Unfortunately, to prevent any possible dramas, you cannot vote for your own story. If there are fewer than four entries, entrants therefore do not have to cast all three votes.

Additionally, if you wrote a story, you must vote! As the competition grows, I think it is necessary to point this out. If you enter but do not vote, any votes for your story(ies) will not be counted.

By the end of the voting period, all votes will be tallied and a winner declared.

Once this winner is declared, the winning story will be placed into the Winning HOES thread which has been stickied in this forum. The winning writer will be awarded the Lexicanum's Crest (seen above!) forum award for fiction excellence during the quarterly Awards.

Just to emphasize again, _you do not need to have written a story to cast your votes!_ The more people that cast their votes, the better!

The deadline for voting will be *midnight* *GMT 10th January 2015*. At that time this thread will be completed, and the winner declared.
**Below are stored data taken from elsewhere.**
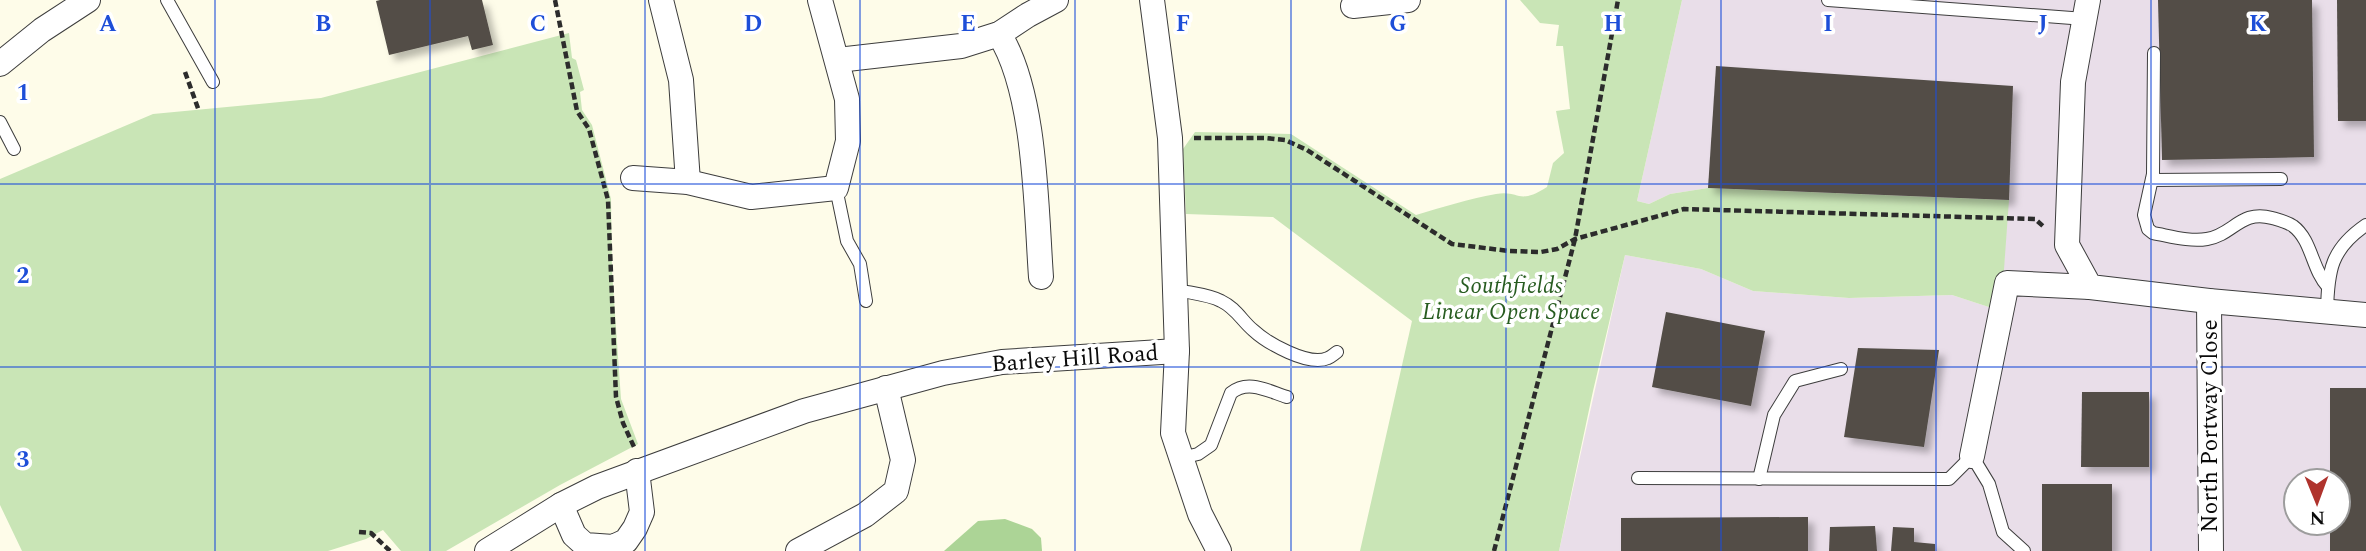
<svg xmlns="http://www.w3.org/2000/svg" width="2366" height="551" font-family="Spectral,serif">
<defs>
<filter id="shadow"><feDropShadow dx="6" dy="6" stdDeviation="3.5" flood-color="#0004"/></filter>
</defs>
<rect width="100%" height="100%" fill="#fefce9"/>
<path fill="#e9dee9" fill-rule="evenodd" d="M1682,0H2366V551H1559L1625,255L1701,269L1753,291L1849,298L1952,295L2001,311L2008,200L1708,188L1670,194L1649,204L1637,201ZM2296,481H2338V523H2296Z"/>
<g fill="#c9e5b6">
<path d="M1520,0H1682L1637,201L1649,204L1670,194L1708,188L2009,200L2001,311L1952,295L1849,298L1753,291L1701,269L1625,255L1593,391L1559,551H1360L1412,321L1273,217L1186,214L1183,149L1195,132L1291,134L1416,215C1443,207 1468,199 1496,194C1521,190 1517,206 1547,187L1553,163L1564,153L1556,111L1570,109L1563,46H1556L1559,25L1540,23Z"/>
<path d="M569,33L572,58L576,60L584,90L580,92L582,110L592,125L611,199L612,271L621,399L638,444L560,485L446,551H401L383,530L366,539L328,551H22L0,505V179L153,114L321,98Z"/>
</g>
<path fill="#acd496" d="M1005,519L1032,529L1041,538L1042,551H944L978,521Z"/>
<g fill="#524d47" filter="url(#shadow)">
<path d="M380,0H482L493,45L472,50L468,36L389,55L376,1Z"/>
<path d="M2158,0H2312L2314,157L2162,160Z"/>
<path d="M2337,0H2366V121H2338Z"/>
<path d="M1716,66L2013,86L2009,200L1708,188Z"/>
<path d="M1666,312L1765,331L1751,406L1652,387Z"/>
<path d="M1858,348L1939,350L1924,447L1844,437Z"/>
<path d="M2330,388H2366V551H2330V523H2338V481H2330Z"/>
<path d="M2082,392H2149V467H2081Z"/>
<rect x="2042" y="484" width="70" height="67"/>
<path d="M1808,517V551H1621V518Z"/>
<path d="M1875,526L1877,551H1829L1830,527Z"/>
<path d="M1893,527L1914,528V542L1935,544V551H1891Z"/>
</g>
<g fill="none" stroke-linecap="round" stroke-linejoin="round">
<g stroke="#3d3d3d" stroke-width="14">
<g id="service">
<path d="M167,0L213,82"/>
<path d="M1828,0L2085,19"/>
<path d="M2154,53L2153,174L2144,215L2148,229L2153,233C2170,236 2190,242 2207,239C2233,235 2241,209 2272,218C2279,220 2287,222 2293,226C2312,240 2312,270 2328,287"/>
<path d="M0,122L14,149"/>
<path d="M2152,180L2281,179"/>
<path d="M836,188L847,241L860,264L866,301"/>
<path d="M1173,289C1188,293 1208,294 1221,301C1236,308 1242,321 1253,330C1267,343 1309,367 1328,358C1331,357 1334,354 1337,352"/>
<path d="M2327,311C2328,270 2331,249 2366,225"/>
<path d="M1181,458L1198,454L1211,445L1231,393C1248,379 1268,391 1287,397"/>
<path d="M1638,478L1949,479L1972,456L1989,484L2003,532L2024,551"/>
<path d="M1759,479L1774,415L1795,381L1841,369"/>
</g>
</g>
<g stroke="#3d3d3d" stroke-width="26">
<g id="minor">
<path d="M661,0L681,80L688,182"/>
<path d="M1152,0L1170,138L1177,351L1173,433L1200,514L1219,551"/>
<path d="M2088,0L2073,82L2067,245L2090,287L2209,301L2366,315"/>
<path d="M1353,6L1408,0"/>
<path d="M999,34C1036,92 1036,208 1041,277"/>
<path d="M838,60L961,46L999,34L1028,15L1056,0"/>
<path d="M0,64L42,30L88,0"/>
<path d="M633,178L688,182L751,197L836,188L848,141L847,99L820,0"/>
<path d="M2209,301L2211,551"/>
<path d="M1972,456L2007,283L2090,287"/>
<path d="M561,505L574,535L585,545L613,547L626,541L635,528L642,512L637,471"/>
<path d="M487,551L561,505L597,487L804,411L943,373L1002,362L1177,351"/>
<path d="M798,551L865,515L896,491L903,460L886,388"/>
</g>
</g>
<g stroke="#2c2c2c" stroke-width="4.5" stroke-dasharray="7 3.5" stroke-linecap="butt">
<path d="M555,0L577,111L589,129L608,200L616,397L623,423L635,449"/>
<path d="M185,72L199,111"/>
<path d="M1194,138H1266L1285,140L1307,150L1452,244L1509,251L1541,252L1557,249L1575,239L1684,209L2035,219L2044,227"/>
<path d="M359,532L371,533L390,551"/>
<path d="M1494,551L1575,239L1618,0"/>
</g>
<use href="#service" stroke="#fff" stroke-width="12"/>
<use href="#minor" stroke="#fff" stroke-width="24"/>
</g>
<path fill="none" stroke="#1d4ed8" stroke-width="2" stroke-opacity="0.55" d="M215,0V551M430,0V551M645,0V551M860,0V551M1075,0V551M1291,0V551M1506,0V551M1721,0V551M1936,0V551M2151,0V551M0,184H2366M0,367H2366"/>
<g text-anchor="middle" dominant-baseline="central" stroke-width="7" stroke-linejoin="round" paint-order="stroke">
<g font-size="23" font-style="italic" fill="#275c20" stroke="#fff">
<text x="1511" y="286">Southfields<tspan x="1511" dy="26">Linear Open Space</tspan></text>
</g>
<g font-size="23" fill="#0a0a0a" stroke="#fff">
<text transform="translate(1075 359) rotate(-4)">Barley Hill Road</text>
<text transform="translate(2210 426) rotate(-90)">North Portway Close</text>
</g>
</g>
<g font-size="23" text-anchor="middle" font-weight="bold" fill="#1d4ed8" stroke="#fff" stroke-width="7" stroke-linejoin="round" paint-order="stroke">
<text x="108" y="31">A</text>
<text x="323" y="31">B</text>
<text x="538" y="31">C</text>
<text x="753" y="31">D</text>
<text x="968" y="31">E</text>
<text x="1183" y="31">F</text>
<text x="1398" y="31">G</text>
<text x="1613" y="31">H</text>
<text x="1828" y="31">I</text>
<text x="2043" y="31">J</text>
<text x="2258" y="31">K</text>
<text x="23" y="100">1</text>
<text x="23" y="283">2</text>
<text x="23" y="467">3</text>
</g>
<g transform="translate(2317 502) rotate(179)"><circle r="33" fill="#ffffff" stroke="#9d9d9d" stroke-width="2"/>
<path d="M0-5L12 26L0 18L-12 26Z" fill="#af332d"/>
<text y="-10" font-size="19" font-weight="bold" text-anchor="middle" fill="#0a0a0a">N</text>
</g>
</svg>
The rewards for entering/winning are:
Participation - 1 reputation point
3rd Place - 2 reputation points
2nd Place - 3 reputation points
1st Place - 4 reputation points

Here are the entries from HOES 14-12:

*Table of Contents*

Skydancers - YeOldeGrandma

One Less Challenge - andygorn​


----------



## andygorn (Apr 1, 2011)

1st place = 3 points = "Skydancers" by YeOldeGrandma

I thought this was an intriguing story which made me want to read more.


----------



## YeOldeGrandma (Aug 18, 2013)

1st Place: andygorn, One Less Challenge, 3 pts

A very well-written piece with a wonderfully dark feel to it.


----------



## Myen'Tal (Sep 4, 2009)

YeOldeGrandma, Skydancers, 3pts
Andygorn, One Less Challenge, 2 pts


----------



## Dave T Hobbit (Dec 3, 2009)

Applaud politely for:

First: *YeOldeGrandma*
Second: *andygorn*


----------